Start of Given data

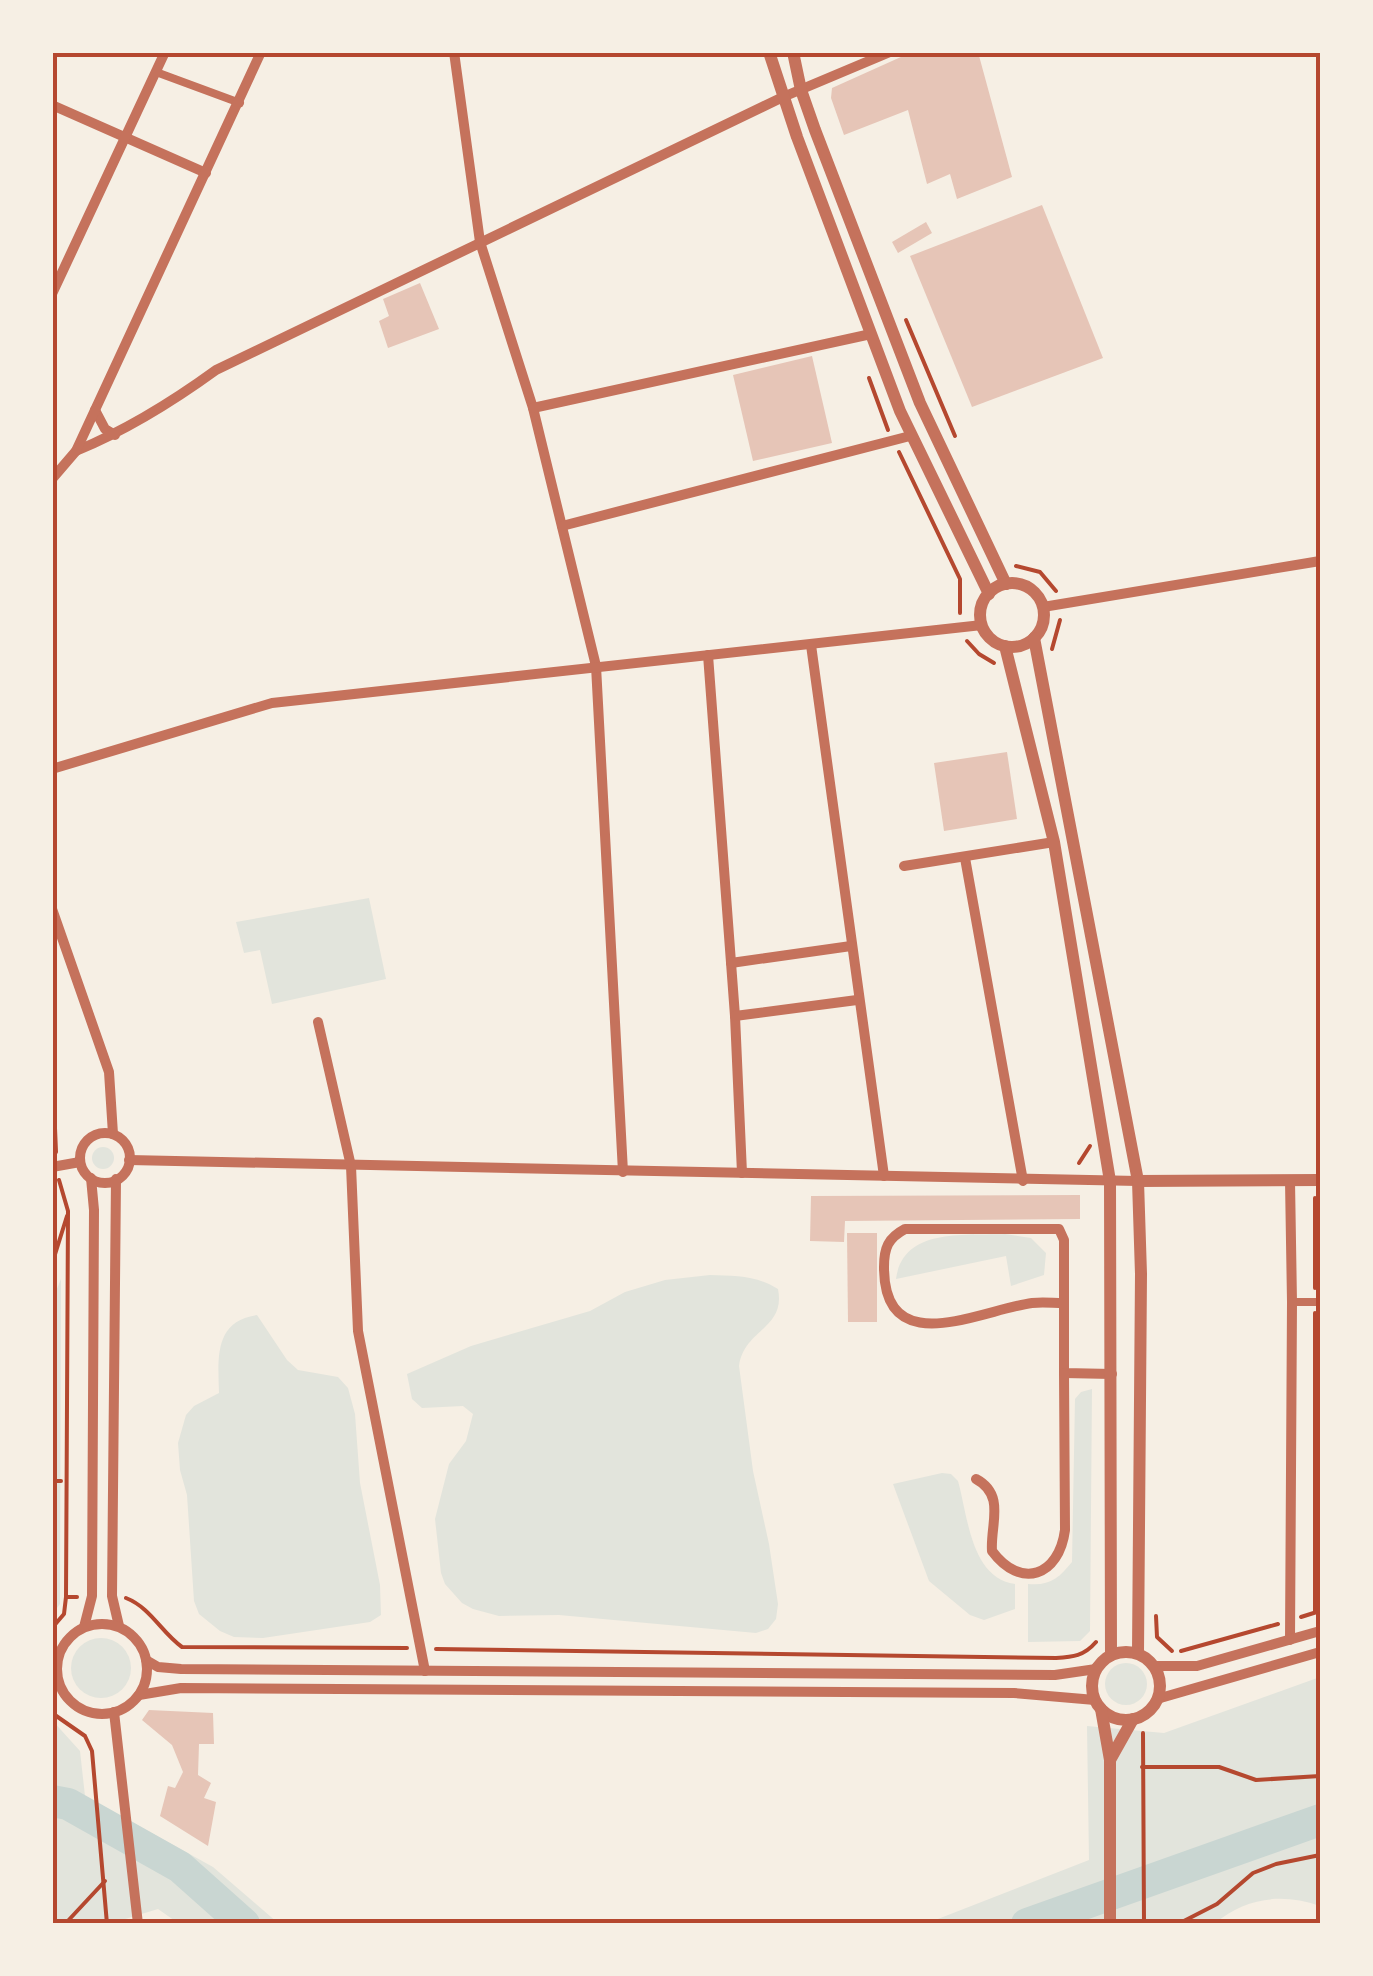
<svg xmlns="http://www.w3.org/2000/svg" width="1373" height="1976" viewBox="0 0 1373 1976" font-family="'Work Sans',sans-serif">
<rect width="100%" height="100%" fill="#f6efe4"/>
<g fill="#e2e4dc">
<polygon points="369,898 386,979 272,1004 260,950 244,953 236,922"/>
<circle cx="103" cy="1158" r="11"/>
<polygon points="1319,1183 1320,1611 1315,1612"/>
<path d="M1005,1234L1031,1238L1046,1253L1044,1275L1011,1286L1006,1256L896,1279C903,1227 965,1236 1005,1234Z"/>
<path d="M710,1275C735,1276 756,1275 778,1289C786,1329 744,1329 739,1366L753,1471L769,1544L778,1604L776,1619L768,1629L756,1633L559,1615L499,1616L473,1609L462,1603L445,1584L441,1573L435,1519L449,1464L466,1441L473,1414L463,1406L422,1408L412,1399L407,1374L471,1346L590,1311L625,1292L665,1280Z"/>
<polygon points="61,1279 60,1604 53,1613 52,1301"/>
<path d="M257,1315L287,1360L298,1370L338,1377L348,1388L355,1414L360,1483L380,1585L381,1615L370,1622L263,1638L234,1637L220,1631L199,1614L194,1601L187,1495L180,1470L178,1443L186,1415L194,1406L219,1393C218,1358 214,1321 257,1315Z"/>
<path d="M1092,1389L1090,1631L1080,1641L1028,1642V1584C1050,1586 1059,1578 1072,1562L1075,1399L1081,1392Z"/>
<path d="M942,1473L951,1474L958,1481C968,1517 971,1578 1015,1584V1609L984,1620L970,1615L929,1581L893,1484Z"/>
<circle cx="101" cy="1668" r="30"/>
<circle cx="1126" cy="1684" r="21"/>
<path d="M1320,1677V1906C1282,1893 1246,1897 1214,1924H925L1089,1860L1087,1726L1164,1733Z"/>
<polygon points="52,1720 80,1751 85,1796 213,1867 278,1923 178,1923 158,1909 112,1923 53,1923"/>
</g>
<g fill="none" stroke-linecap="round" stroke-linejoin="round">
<g stroke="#c9d6d2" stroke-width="32">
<polyline points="52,1801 68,1804 180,1867 244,1924"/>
<polyline points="1027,1924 1320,1820"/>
</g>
</g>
<g fill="#e6c5b7">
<polygon points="912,52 978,52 1012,177 957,199 950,174 927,184 908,110 844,135 831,98 832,88"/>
<polygon points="1042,205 1103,358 972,407 910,256"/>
<polygon points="926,222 932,233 898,253 892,242"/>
<polygon points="420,283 439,329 388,348 379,321 389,316 383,299"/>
<polygon points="812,356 832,443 753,461 733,375"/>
<polygon points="1007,752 1017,819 944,831 934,763"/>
<polygon points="1080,1195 1080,1219 845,1221 844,1242 810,1241 811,1196"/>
<polygon points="847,1233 877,1233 877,1322 848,1322"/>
<polygon points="149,1710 213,1713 214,1744 199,1744 198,1775 211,1783 204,1798 216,1802 208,1846 160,1816 168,1786 175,1788 183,1772 172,1745 142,1720"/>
</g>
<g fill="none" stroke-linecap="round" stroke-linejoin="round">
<g stroke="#b5482f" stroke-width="4">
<polyline points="906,320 955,436"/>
<polyline points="869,378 888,430"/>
<polyline points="899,452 960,579 960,613"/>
<polyline points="1016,566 1040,572 1056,591"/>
<polyline points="967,641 979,654 994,663"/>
<polyline points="1052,649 1060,620"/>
<polyline points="52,1057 56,1152"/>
<polyline points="1079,1163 1090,1146"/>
<polyline points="52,1264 67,1216"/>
<polyline points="1315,1288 1315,1198"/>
<polyline points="1315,1313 1315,1612"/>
<polyline points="52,1481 61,1481"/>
<polyline points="66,1597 77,1597"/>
<path d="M126,1598C151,1608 161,1632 182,1647L407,1648"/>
<polyline points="1156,1616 1157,1637 1172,1651"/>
<polyline points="1301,1617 1320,1611"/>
<polyline points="52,1628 64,1614 66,1597 68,1211 59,1180"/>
<path d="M436,1649L1056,1658C1073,1657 1084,1656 1096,1642"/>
<polyline points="1181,1651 1278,1624"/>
<polyline points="52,1713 85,1736 92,1751 107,1924"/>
<polyline points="1143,1733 1144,1924"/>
<polyline points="1142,1767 1219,1767 1256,1780 1320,1776"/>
<polyline points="52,1923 54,1924"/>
<polyline points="65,1924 105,1881"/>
<polyline points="1178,1924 1217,1904 1253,1873 1276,1864 1320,1855"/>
</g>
<polyline stroke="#c5725c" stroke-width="5" points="52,1660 57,1661"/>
<g stroke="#c5725c" stroke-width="8">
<polyline points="156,72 240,103"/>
<polyline points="1292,1302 1320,1302"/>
</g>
<g stroke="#c5725c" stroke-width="10">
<polyline points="454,52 480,242 533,408 596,666 623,1172"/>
<polyline points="52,105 206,173"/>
<polyline points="52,294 165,52"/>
<polyline points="533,408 871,334"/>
<polyline points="95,410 105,429 115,435"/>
<path d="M76,451C127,430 172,402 216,370L783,97L890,52"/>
<polyline points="52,479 76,451 261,52"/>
<polyline points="562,526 910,436"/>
<polyline points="1043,607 1320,561"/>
<polyline points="811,645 884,1176"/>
<polyline points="708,655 735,1016 742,1173"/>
<polyline points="52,769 272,703 982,625"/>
<polyline points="965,858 1023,1181"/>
<polyline points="904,866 1054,842"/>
<polyline points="52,909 109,1072 113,1134"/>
<polyline points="731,963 851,946"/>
<polyline points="735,1016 857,1000"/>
<polyline points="318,1022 351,1166 358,1331 425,1671"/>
<circle cx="105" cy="1158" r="25"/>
<polyline points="129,1160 1138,1181"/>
<polyline points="52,1167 80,1162"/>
<polyline points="116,1179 112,1596 119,1626"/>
<polyline points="1290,1181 1292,1302 1290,1640"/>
<path d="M1063,1303C1053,1303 1042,1302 1032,1303C980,1310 884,1362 884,1267C884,1248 888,1238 905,1229H1059L1064,1240V1373L1112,1374"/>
<path d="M976,1479C1006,1495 990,1525 992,1551C1021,1590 1059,1576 1065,1530L1064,1373"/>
<circle cx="102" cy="1669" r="45"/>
<polyline points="84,1627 92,1596 94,1210 91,1178"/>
<polyline points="146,1660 158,1667 181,1669 1055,1675 1096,1669"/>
<polyline points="1155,1666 1197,1666 1320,1631"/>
<polyline points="139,1695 181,1688 1014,1693 1095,1700"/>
<polyline points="1157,1699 1320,1652"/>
<polyline points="114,1712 138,1924"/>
</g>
<g stroke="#c5725c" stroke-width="12">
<polyline points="769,52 797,137 900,411 989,594"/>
<polyline points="793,52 801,90 815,130 920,403 1006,584"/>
<circle cx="1012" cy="615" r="32"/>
<polyline points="1034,638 1138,1181 1141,1274 1138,1653"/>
<polyline points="1005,646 1054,842 1110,1181 1111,1655"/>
<polyline points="1138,1181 1320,1180"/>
<circle cx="1126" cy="1686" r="34"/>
<polyline points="1101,1709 1110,1760 1110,1924"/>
<polyline points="1110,1760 1133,1719"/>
</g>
</g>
<rect width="1373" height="1976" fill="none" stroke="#f6efe4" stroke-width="110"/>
<rect x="55" y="55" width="1263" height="1866" fill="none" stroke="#b5482f" stroke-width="4"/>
</svg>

End of Given data

Task brief: When you retype the records, keep every word exactly as written and exclude the pictures.

Output of the task:
<svg xmlns="http://www.w3.org/2000/svg" width="1373" height="1976" viewBox="0 0 1373 1976" font-family="'Work Sans',sans-serif">
<rect width="100%" height="100%" fill="#f6efe4"/>
<g fill="#e2e4dc">
<polygon points="369,898 386,979 272,1004 260,950 244,953 236,922"/>
<circle cx="103" cy="1158" r="11"/>
<polygon points="1319,1183 1320,1611 1315,1612"/>
<path d="M1005,1234L1031,1238L1046,1253L1044,1275L1011,1286L1006,1256L896,1279C903,1227 965,1236 1005,1234Z"/>
<path d="M710,1275C735,1276 756,1275 778,1289C786,1329 744,1329 739,1366L753,1471L769,1544L778,1604L776,1619L768,1629L756,1633L559,1615L499,1616L473,1609L462,1603L445,1584L441,1573L435,1519L449,1464L466,1441L473,1414L463,1406L422,1408L412,1399L407,1374L471,1346L590,1311L625,1292L665,1280Z"/>
<polygon points="61,1279 60,1604 53,1613 52,1301"/>
<path d="M257,1315L287,1360L298,1370L338,1377L348,1388L355,1414L360,1483L380,1585L381,1615L370,1622L263,1638L234,1637L220,1631L199,1614L194,1601L187,1495L180,1470L178,1443L186,1415L194,1406L219,1393C218,1358 214,1321 257,1315Z"/>
<path d="M1092,1389L1090,1631L1080,1641L1028,1642V1584C1050,1586 1059,1578 1072,1562L1075,1399L1081,1392Z"/>
<path d="M942,1473L951,1474L958,1481C968,1517 971,1578 1015,1584V1609L984,1620L970,1615L929,1581L893,1484Z"/>
<circle cx="101" cy="1668" r="30"/>
<circle cx="1126" cy="1684" r="21"/>
<path d="M1320,1677V1906C1282,1893 1246,1897 1214,1924H925L1089,1860L1087,1726L1164,1733Z"/>
<polygon points="52,1720 80,1751 85,1796 213,1867 278,1923 178,1923 158,1909 112,1923 53,1923"/>
</g>
<g fill="none" stroke-linecap="round" stroke-linejoin="round">
<g stroke="#c9d6d2" stroke-width="32">
<polyline points="52,1801 68,1804 180,1867 244,1924"/>
<polyline points="1027,1924 1320,1820"/>
</g>
</g>
<g fill="#e6c5b7">
<polygon points="912,52 978,52 1012,177 957,199 950,174 927,184 908,110 844,135 831,98 832,88"/>
<polygon points="1042,205 1103,358 972,407 910,256"/>
<polygon points="926,222 932,233 898,253 892,242"/>
<polygon points="420,283 439,329 388,348 379,321 389,316 383,299"/>
<polygon points="812,356 832,443 753,461 733,375"/>
<polygon points="1007,752 1017,819 944,831 934,763"/>
<polygon points="1080,1195 1080,1219 845,1221 844,1242 810,1241 811,1196"/>
<polygon points="847,1233 877,1233 877,1322 848,1322"/>
<polygon points="149,1710 213,1713 214,1744 199,1744 198,1775 211,1783 204,1798 216,1802 208,1846 160,1816 168,1786 175,1788 183,1772 172,1745 142,1720"/>
</g>
<g fill="none" stroke-linecap="round" stroke-linejoin="round">
<g stroke="#b5482f" stroke-width="4">
<polyline points="906,320 955,436"/>
<polyline points="869,378 888,430"/>
<polyline points="899,452 960,579 960,613"/>
<polyline points="1016,566 1040,572 1056,591"/>
<polyline points="967,641 979,654 994,663"/>
<polyline points="1052,649 1060,620"/>
<polyline points="52,1057 56,1152"/>
<polyline points="1079,1163 1090,1146"/>
<polyline points="52,1264 67,1216"/>
<polyline points="1315,1288 1315,1198"/>
<polyline points="1315,1313 1315,1612"/>
<polyline points="52,1481 61,1481"/>
<polyline points="66,1597 77,1597"/>
<path d="M126,1598C151,1608 161,1632 182,1647L407,1648"/>
<polyline points="1156,1616 1157,1637 1172,1651"/>
<polyline points="1301,1617 1320,1611"/>
<polyline points="52,1628 64,1614 66,1597 68,1211 59,1180"/>
<path d="M436,1649L1056,1658C1073,1657 1084,1656 1096,1642"/>
<polyline points="1181,1651 1278,1624"/>
<polyline points="52,1713 85,1736 92,1751 107,1924"/>
<polyline points="1143,1733 1144,1924"/>
<polyline points="1142,1767 1219,1767 1256,1780 1320,1776"/>
<polyline points="52,1923 54,1924"/>
<polyline points="65,1924 105,1881"/>
<polyline points="1178,1924 1217,1904 1253,1873 1276,1864 1320,1855"/>
</g>
<polyline stroke="#c5725c" stroke-width="5" points="52,1660 57,1661"/>
<g stroke="#c5725c" stroke-width="8">
<polyline points="156,72 240,103"/>
<polyline points="1292,1302 1320,1302"/>
</g>
<g stroke="#c5725c" stroke-width="10">
<polyline points="454,52 480,242 533,408 596,666 623,1172"/>
<polyline points="52,105 206,173"/>
<polyline points="52,294 165,52"/>
<polyline points="533,408 871,334"/>
<polyline points="95,410 105,429 115,435"/>
<path d="M76,451C127,430 172,402 216,370L783,97L890,52"/>
<polyline points="52,479 76,451 261,52"/>
<polyline points="562,526 910,436"/>
<polyline points="1043,607 1320,561"/>
<polyline points="811,645 884,1176"/>
<polyline points="708,655 735,1016 742,1173"/>
<polyline points="52,769 272,703 982,625"/>
<polyline points="965,858 1023,1181"/>
<polyline points="904,866 1054,842"/>
<polyline points="52,909 109,1072 113,1134"/>
<polyline points="731,963 851,946"/>
<polyline points="735,1016 857,1000"/>
<polyline points="318,1022 351,1166 358,1331 425,1671"/>
<circle cx="105" cy="1158" r="25"/>
<polyline points="129,1160 1138,1181"/>
<polyline points="52,1167 80,1162"/>
<polyline points="116,1179 112,1596 119,1626"/>
<polyline points="1290,1181 1292,1302 1290,1640"/>
<path d="M1063,1303C1053,1303 1042,1302 1032,1303C980,1310 884,1362 884,1267C884,1248 888,1238 905,1229H1059L1064,1240V1373L1112,1374"/>
<path d="M976,1479C1006,1495 990,1525 992,1551C1021,1590 1059,1576 1065,1530L1064,1373"/>
<circle cx="102" cy="1669" r="45"/>
<polyline points="84,1627 92,1596 94,1210 91,1178"/>
<polyline points="146,1660 158,1667 181,1669 1055,1675 1096,1669"/>
<polyline points="1155,1666 1197,1666 1320,1631"/>
<polyline points="139,1695 181,1688 1014,1693 1095,1700"/>
<polyline points="1157,1699 1320,1652"/>
<polyline points="114,1712 138,1924"/>
</g>
<g stroke="#c5725c" stroke-width="12">
<polyline points="769,52 797,137 900,411 989,594"/>
<polyline points="793,52 801,90 815,130 920,403 1006,584"/>
<circle cx="1012" cy="615" r="32"/>
<polyline points="1034,638 1138,1181 1141,1274 1138,1653"/>
<polyline points="1005,646 1054,842 1110,1181 1111,1655"/>
<polyline points="1138,1181 1320,1180"/>
<circle cx="1126" cy="1686" r="34"/>
<polyline points="1101,1709 1110,1760 1110,1924"/>
<polyline points="1110,1760 1133,1719"/>
</g>
</g>
<rect width="1373" height="1976" fill="none" stroke="#f6efe4" stroke-width="110"/>
<rect x="55" y="55" width="1263" height="1866" fill="none" stroke="#b5482f" stroke-width="4"/>
</svg>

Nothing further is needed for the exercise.